表紙

春雷 32


 大学時代の友人、佐藤増美〔さとう ますみ〕とカフェバーを出てきたとき、時間は夜の十一時半を過ぎていた。
 ダイキリをお代わりしたために、増美の目はすわっていて、ろれつがうまく回らなかった。 舗道をジグザグに歩きながら、彼女はバッグを高々と放り上げてぐちった。

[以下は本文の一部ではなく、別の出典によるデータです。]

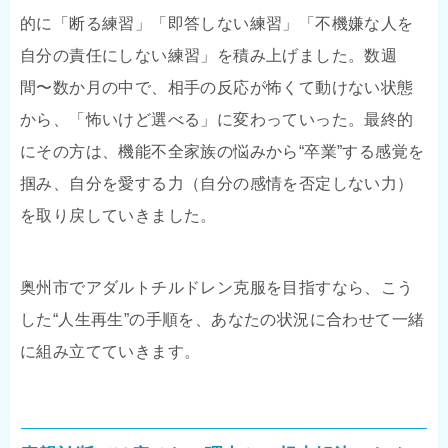
的に「断る練習」「即答しない練習」「不機嫌な人を
自分の責任にしない練習」を積み上げました。数週
間〜数か月の中で、相手の反応が怖くて動けない状態
から、「怖いけど選べる」に変わっていった。最終的
にその方は、機能不全家族の悩みから“卒業”する感覚を
掴み、自分を愛する力（自分の感情を否定しない力）
を取り戻していきました。
奥州市でアダルトチルドレン克服を目指すなら、こう
した“人生再生”の手順を、あなたの状況に合わせて一緒
に組み立てていきます。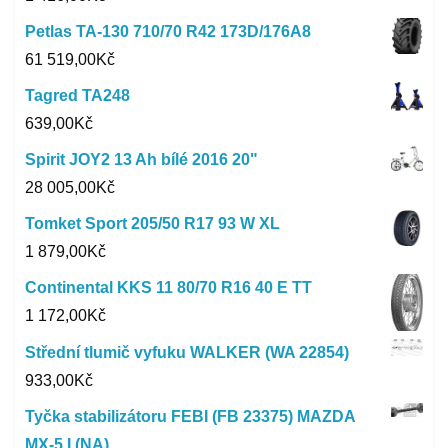
Petlas TA-130 710/70 R42 173D/176A8
61 519,00
Kč
Tagred TA248
639,00
Kč
Spirit JOY2 13 Ah bílé 2016 20"
28 005,00
Kč
Tomket Sport 205/50 R17 93 W XL
1 879,00
Kč
Continental KKS 11 80/70 R16 40 E TT
1 172,00
Kč
Střední tlumič vyfuku WALKER (WA 22854)
933,00
Kč
Tyčka stabilizátoru FEBI (FB 23375) MAZDA
MX-5 I (NA)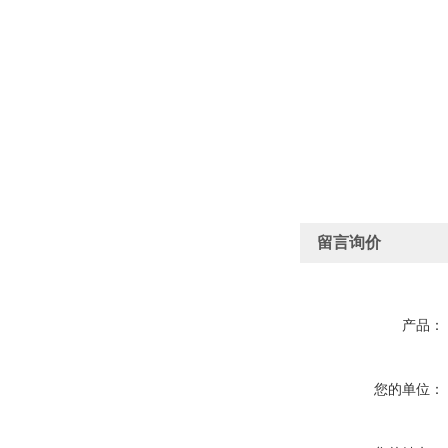
留言询价
产品：
您的单位：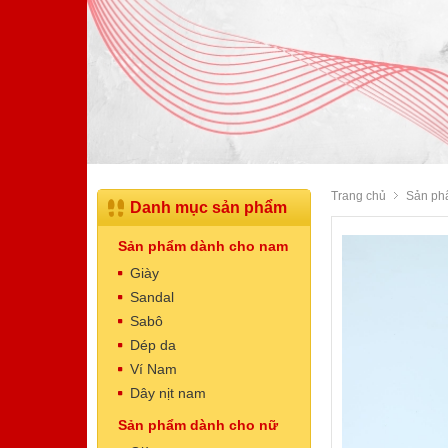
Dép Nam
Mã sản phẩm: NT5002
500.000 VNĐ
Giá:
Trang chủ
Sản ph
Danh mục sản phẩm
Sản phẩm dành cho nam
Giày
Sandal
Sabô
Dép da
Dép Nam
Ví Nam
Mã sản phẩm: NT5001
Dây nịt nam
500.000 VNĐ
Giá:
Sản phẩm dành cho nữ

「もう三咲連れてくの、やめた! いっつもいい男独り占めじゃんね。 どういうこと?」
 慣れないヒールが足に痛かったので、つい三咲もぶっきらぼうに言い返した。
「嘘つきなの、彼らは。 当たりさわりのなさげな女の名前書くの」
「一緒に表参道歩きたい相手だよ。 ず抜けてるじゃん。 私なんか、一緒にクッキー焼きたいタイプ、とかって。 くすん」
「そっちのほうが普段使いでいいよ」
「なに! なによ、普段使いって!」
 からむヨッパライはうざい。 よりかかってくるのを手で突っぱって防ぎながら、三咲は空を見上げた。

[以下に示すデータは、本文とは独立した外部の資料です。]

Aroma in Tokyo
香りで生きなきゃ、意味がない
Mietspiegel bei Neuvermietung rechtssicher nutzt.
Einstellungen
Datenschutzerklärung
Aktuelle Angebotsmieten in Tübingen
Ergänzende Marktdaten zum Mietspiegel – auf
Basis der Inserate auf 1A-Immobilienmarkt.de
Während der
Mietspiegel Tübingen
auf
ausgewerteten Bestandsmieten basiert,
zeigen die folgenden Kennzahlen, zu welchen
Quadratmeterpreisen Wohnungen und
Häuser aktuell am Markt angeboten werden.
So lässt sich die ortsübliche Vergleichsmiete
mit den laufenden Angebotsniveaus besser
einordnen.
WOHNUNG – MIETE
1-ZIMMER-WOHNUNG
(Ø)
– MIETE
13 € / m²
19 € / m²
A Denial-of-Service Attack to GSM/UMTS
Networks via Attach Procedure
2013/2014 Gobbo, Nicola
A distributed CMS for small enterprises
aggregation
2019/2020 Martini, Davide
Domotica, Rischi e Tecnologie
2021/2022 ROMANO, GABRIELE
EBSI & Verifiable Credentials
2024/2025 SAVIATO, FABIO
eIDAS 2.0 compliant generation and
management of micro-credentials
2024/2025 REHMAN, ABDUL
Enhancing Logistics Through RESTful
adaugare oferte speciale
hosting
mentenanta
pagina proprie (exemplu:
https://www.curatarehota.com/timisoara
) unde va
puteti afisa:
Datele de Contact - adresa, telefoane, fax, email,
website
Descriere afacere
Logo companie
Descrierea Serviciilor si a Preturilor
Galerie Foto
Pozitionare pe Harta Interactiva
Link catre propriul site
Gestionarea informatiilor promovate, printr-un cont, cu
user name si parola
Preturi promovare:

 赤い。 真ん中辺は一応夜空だが、縁が赤らんでいる。 こんな変な空は、東京に来て初めて知った。
「ねえ」
「うっさい」
「ねえさ、都会ってみんな空が赤いの?」
 増美は上目遣いで天を眺め、辛そうに眼をしぱしぱさせた。
「じゃないの? 名古屋しか行ったことないけど、あっちも明るかったよ」
「明るいかじゃなく、赤いかって……」
 あきらめて、三咲は口をつぐんだ。 まっすぐ歩けない相手に何を言っても虚しい。
 増美を支えて駅方向に歩きながら、三咲はふるさとの空を鮮明に思い出していた。 抜けるように晴れた日でもうっすらと灰色がかり、水彩画のにじんだタッチを思わせる空の色を……

 高校二年の夏、三咲の人生に一つの幕が下りた。
 必死に走ったが間に合わなかったあの日、よんしゅの崖下に数人の人が集まり、盛んに見たの見ないのと話し合っていたが、三咲は全身がしびれたようになって、登り口の横にあるステンレスのダストボックスに寄りかかり、ほとんど何も耳に入らない状態になった。
 やがて制服警官が自転車で来て、話し合いの輪に加わった。 そして、目撃者の男性と共に海を覗き、崖の道を登っていったが、結局何も見つけられずに手ぶらで戻ってきた。
 青白い顔でうずくまっている三咲の横を、いかにも船乗りらしい大声が通り過ぎていった。
「だからよ、あの辺に落ちると海ん中はこう岩が込み合っててな、死体はめったに上がらないんだよ」
 死体…… 三咲は固く目をつぶった。 瞼が痙攣して、夕陽の影が細かく震えて映った。